Müsste der Staat also mehr zuschießen als jetzt?

Ja, fürs Mitmachen. Aber damit das insgesamt nicht teurer wird, kann er fürs Wegbleiben nicht mehr so viel zahlen wie heute. Wer nicht zu arbeiten bereit ist, muss mit Kürzungen von 1 600 Euro auf 1 150 Euro in meinem Beispiel rechnen. Zudem fordert unser Modell kommunale Jobs, deren Lohn in Höhe des heutigen Hartz IV-Satzes liegen sollte. Niemand, der bereit ist, zu arbeiten und auch arbeiten kann, bräuchte also einen Einkommensverlust hinnehmen.
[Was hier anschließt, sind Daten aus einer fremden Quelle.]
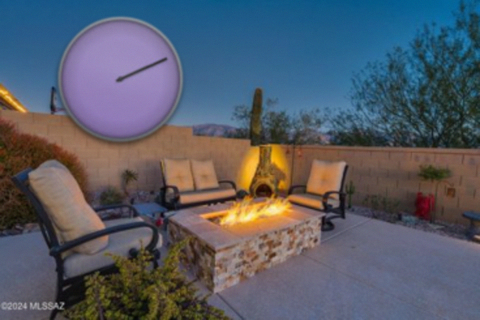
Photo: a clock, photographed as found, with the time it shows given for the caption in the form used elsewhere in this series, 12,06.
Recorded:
2,11
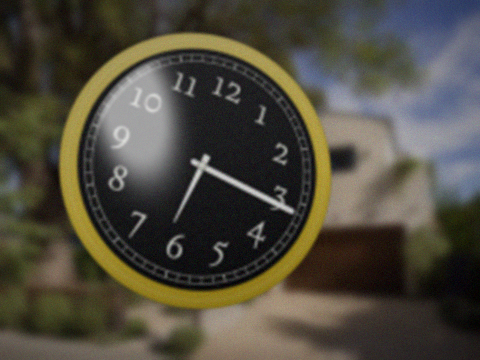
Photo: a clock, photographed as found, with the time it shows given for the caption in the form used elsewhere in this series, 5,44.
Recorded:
6,16
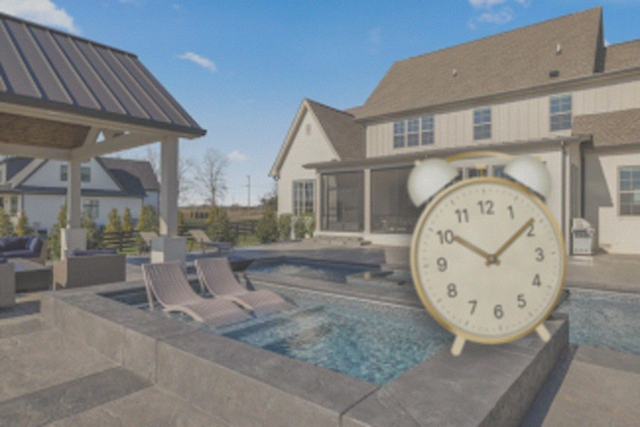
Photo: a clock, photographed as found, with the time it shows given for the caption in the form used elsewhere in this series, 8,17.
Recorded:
10,09
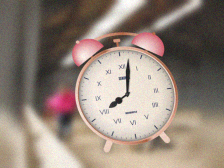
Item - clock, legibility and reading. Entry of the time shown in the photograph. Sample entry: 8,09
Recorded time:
8,02
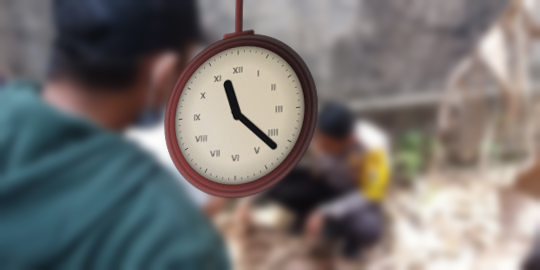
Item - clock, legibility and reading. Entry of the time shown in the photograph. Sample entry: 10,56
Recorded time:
11,22
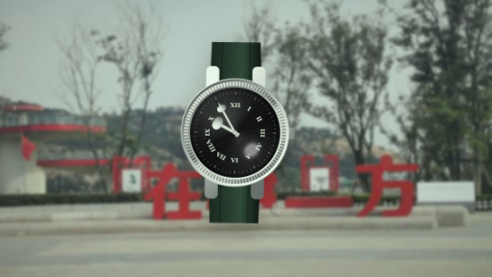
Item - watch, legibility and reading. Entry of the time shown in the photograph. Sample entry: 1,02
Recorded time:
9,55
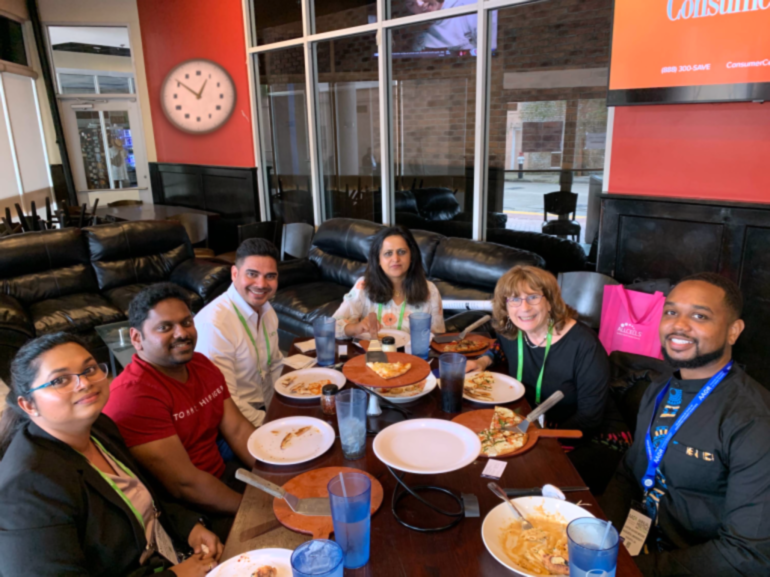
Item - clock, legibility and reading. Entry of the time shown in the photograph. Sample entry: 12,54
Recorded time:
12,51
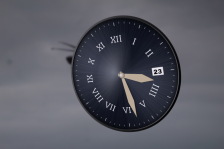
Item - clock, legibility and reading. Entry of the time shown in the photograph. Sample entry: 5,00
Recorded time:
3,28
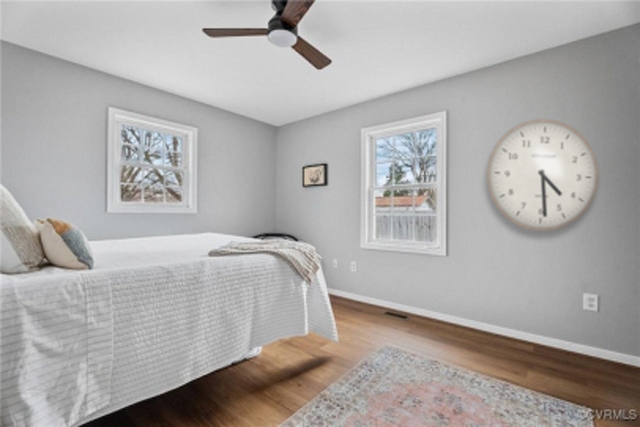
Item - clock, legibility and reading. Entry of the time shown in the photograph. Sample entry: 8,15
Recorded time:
4,29
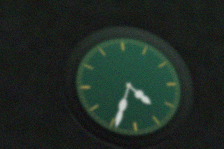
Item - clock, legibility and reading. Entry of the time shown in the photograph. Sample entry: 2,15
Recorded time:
4,34
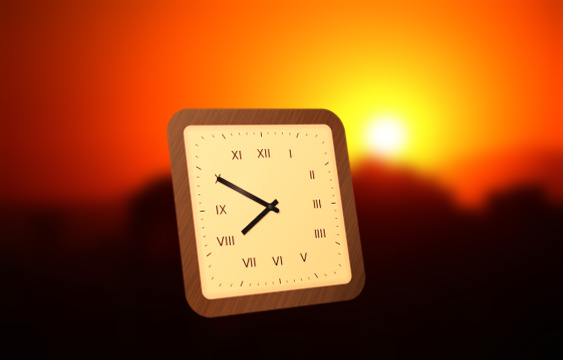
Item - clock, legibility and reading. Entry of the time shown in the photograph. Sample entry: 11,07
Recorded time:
7,50
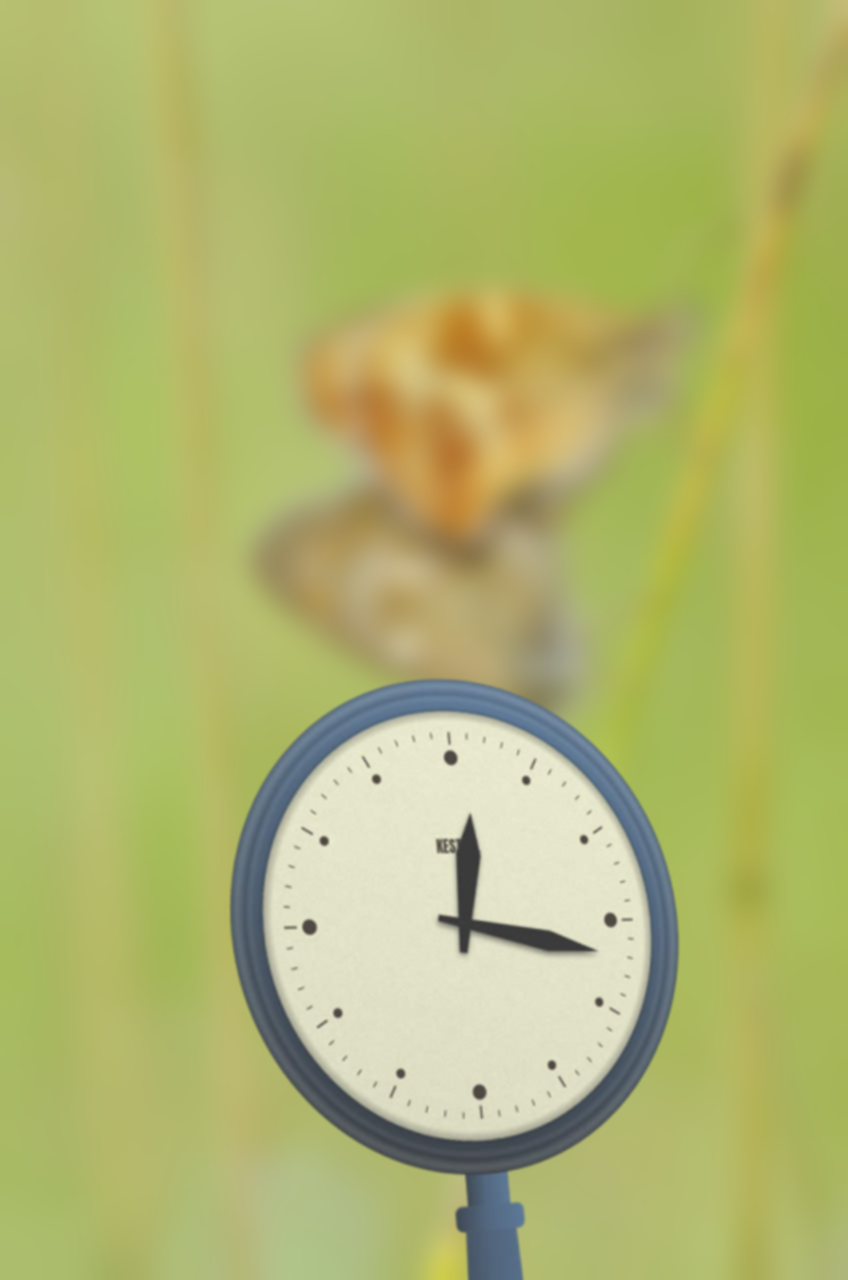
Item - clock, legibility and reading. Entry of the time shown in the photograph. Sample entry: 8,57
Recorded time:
12,17
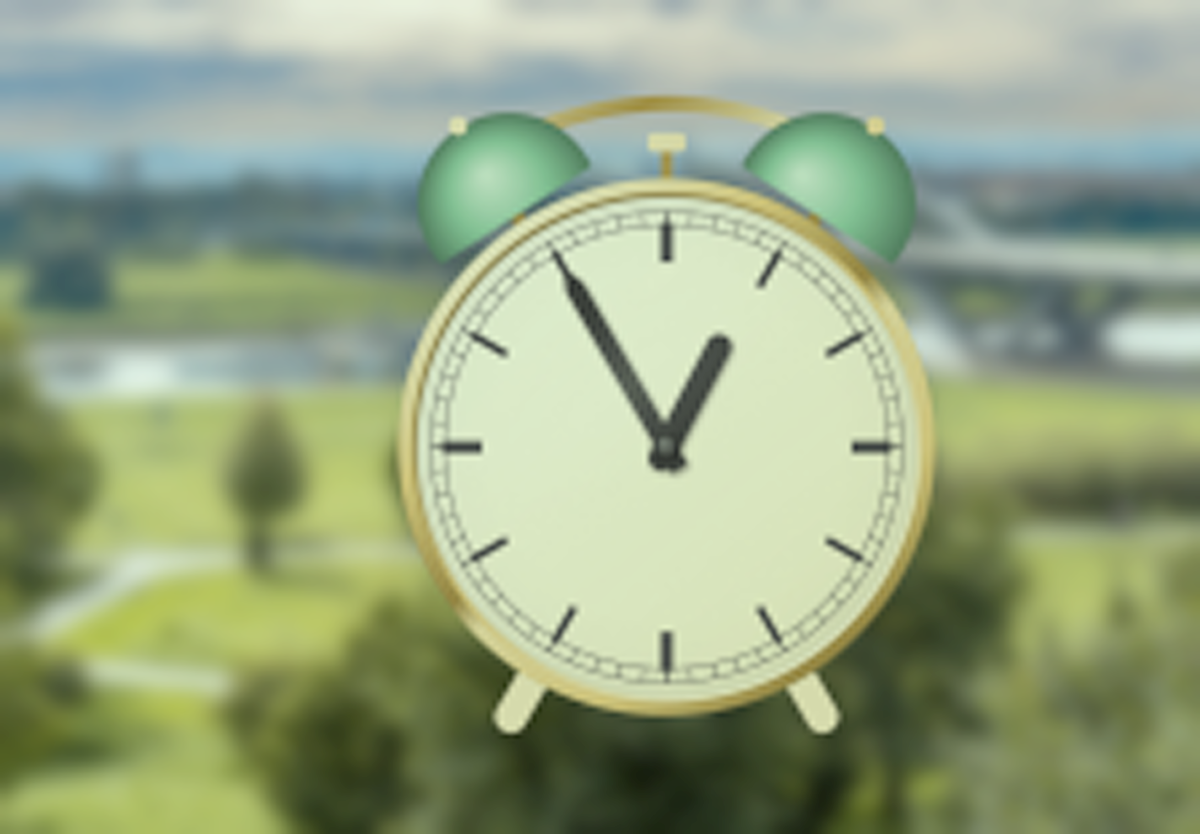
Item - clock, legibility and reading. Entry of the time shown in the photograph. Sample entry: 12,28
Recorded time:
12,55
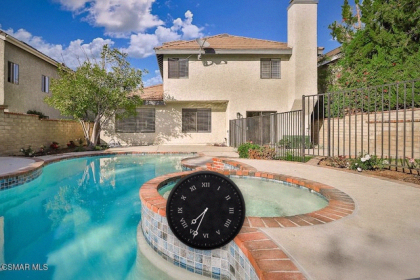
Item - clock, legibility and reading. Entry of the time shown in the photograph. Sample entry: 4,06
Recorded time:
7,34
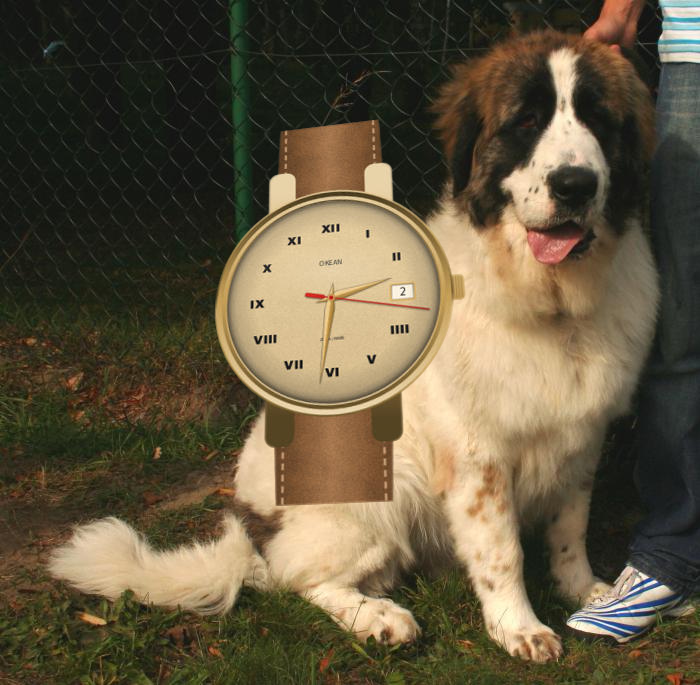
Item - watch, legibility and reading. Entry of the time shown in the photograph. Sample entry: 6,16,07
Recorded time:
2,31,17
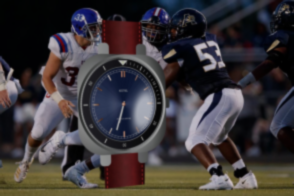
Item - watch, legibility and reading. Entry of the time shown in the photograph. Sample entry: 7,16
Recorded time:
6,33
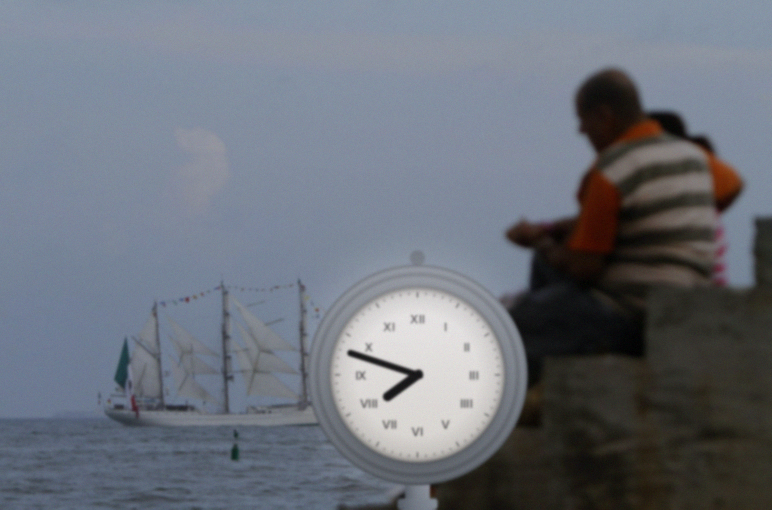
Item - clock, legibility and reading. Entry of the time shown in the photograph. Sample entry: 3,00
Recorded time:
7,48
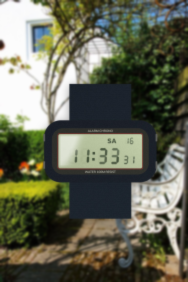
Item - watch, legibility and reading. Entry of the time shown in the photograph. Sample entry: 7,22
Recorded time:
11,33
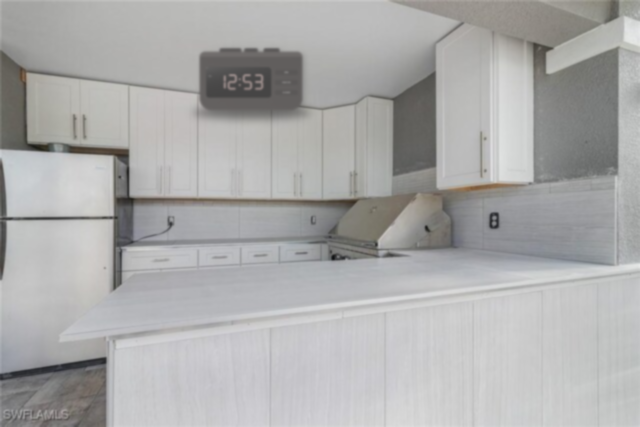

Was halten Sie von einem Mindestlohn?

In Deutschland gibt es bereits einen impliziten Mindestlohn aufgrund der sozialen Ersatzleistungen – vom Arbeitslosengeld, über die Sozialhilfe bis zur Frührente. Dieses staatliche Geld fließt nur dann, wenn der Anspruchsberechtigte nicht arbeitet. Wenn er arbeitet, fließt es weniger oder gar nicht. Es begründet also einen Mindestlohnanspruch gegenüber der Marktwirtschaft. Dieser Mindestlohnanspruch liegt vielfach über der Produktivität der Betroffenen und treibt sie in die Arbeitslosigkeit. Hier liegt das Problem des deutschen Arbeitsmarkts. Denn diese impliziten Mindestlöhne führen dazu, dass niemand bereit ist, Jobs anzunehmen, die unter dem Sozialhilfesatz bezahlt werden. Und deshalb werden auch keine solchen Jobs angeboten. Selbstverständlich hätte die Einführung gesetzlicher Mindestlöhne auf dem selben Niveau wie die impliziten Mindestlöhne keine zusätzlichen negativen Folgen. Sie würden aber den Weg zurück zur Vollbeschäftigung, der mit der aktivierenden Sozialhilfe möglich ist, verbauen. Liegen die expliziten Mindestlöhne gar über den impliziten Mindestlöhnen, die wir schon haben, steigt die Arbeitslosigkeit sogar noch.

Was ist zu tun?

Eine Regierung, die ernsthaft zur Vollbeschäftigung zurückkehren will, sollte die impliziten Mindestlöhne aufgrund des Arbeitslosengeldes II verringern, wie ich das vorhin erläutert habe. Sie sollte das Geld fürs Mitmachen statt fürs Wegbleiben bezahlen und nicht an die Stelle der impliziten Mindestlöhne auch noch gesetzliche Mindestlöhne einführen. Auf diese Weise werden doch nur die Mechanismen außer Kraft gesetzt, die Jobs schaffen.

Derzeit drohen der Menschheit immense Schäden aufgrund des Klimawandels. Wie kann die Wirtschaft ökologisch umgestaltet werden?

Um zu wirklichen Fortschritten im Kampf gegen die Klimakatastrophe zu kommen, bedarf es zwingender Vereinbarungen zwischen den Industriestaaten, die Immissionen drastisch zu begrenzen. Außerdem müssen die Ölförderländer mit ins Boot, damit sie ihre Extraktion verringern. Nur so lässt sich das Problem lösen. Wenn ein Land allein seinen Ölverbrauch verringert, drückt es nur den Weltmarktpreis für Öl und erhöht die Nachfrage der anderen Länder, so dass dann dort das CO2 in die Luft geblasen wird. Das heißt: Wenn die derzeitige Klimapolitik Deutschlands nicht mit den anderen Ländern der Welt koordiniert wird, führt sie nur dazu, dass unser Land den chinesischen Aufschwung fördert. Da das Öl, das wir nicht verbrauchen, nicht im Boden bleibt, wird es nach China und sonstwohin fließen.